I've gone through a variety of introductions to generalized linear models (GLM), and there's always a point in the discussion that confuses me. The story often begins saying that $P(y|x)$ belongs to a member of the exponential family of distributions. Shortly thereafter, and without explanation, everyone always switches to the canonical exponential family, and finally to the exponential dispersion family of distributions, with an assumption that the dispersion parameter $\phi$ is known and constant.
Examples
Here is an example from an MIT OpenCourseWare lecture series (lectures 21-23 are on GLM). The exponential family discussion begins towards the end of lecture 21 and is much of the focus of lecture 22.
As another example, the Wikipedia article on GLM begins the Overview section with the statement
"In a generalized linear model (GLM), each outcome Y of the dependent variables is assumed to be generated from a particular distribution in an exponential family"
...and in the definition states (emphasis mine)
The GLM consists of three elements:
- An exponential family of probability distributions.
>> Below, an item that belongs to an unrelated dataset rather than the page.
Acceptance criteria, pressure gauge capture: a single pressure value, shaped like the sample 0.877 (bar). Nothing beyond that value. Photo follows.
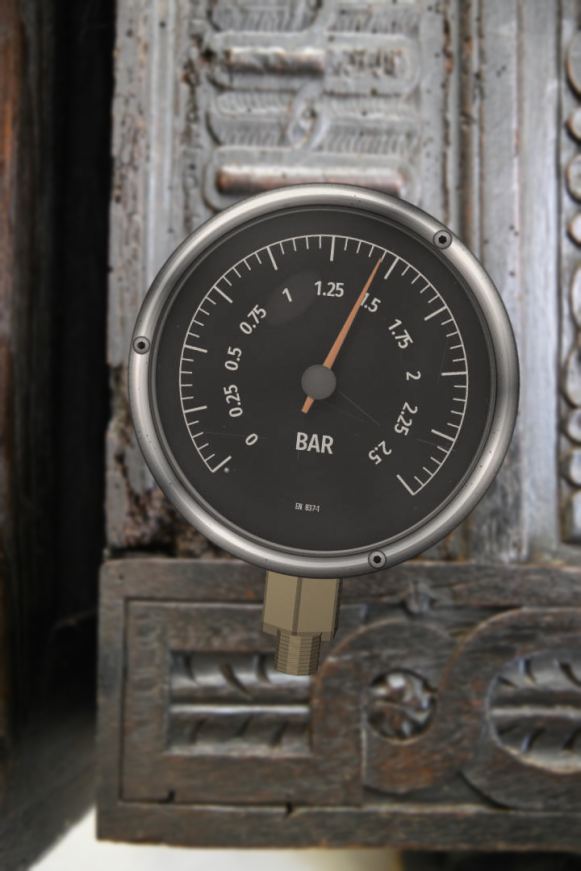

- A linear predictor η = Xβ.
- A link function g such that E(Y|X) = μ = g−1(η).
In the following line, however, the article begins discussing the overdispersed exponential family and limits further discussion to scalar parameters.
My Question
What I'm missing is why instructors are using these smaller classes of distributions - is it just because the examples are more tractable for a classroom, or are the log-likelihoods not guaranteed to be convex, or something else?
If it's the case that GLM only applies to exponential dispersion distributions, why is the requirement always stated as the broader, multi-parameter exponential family?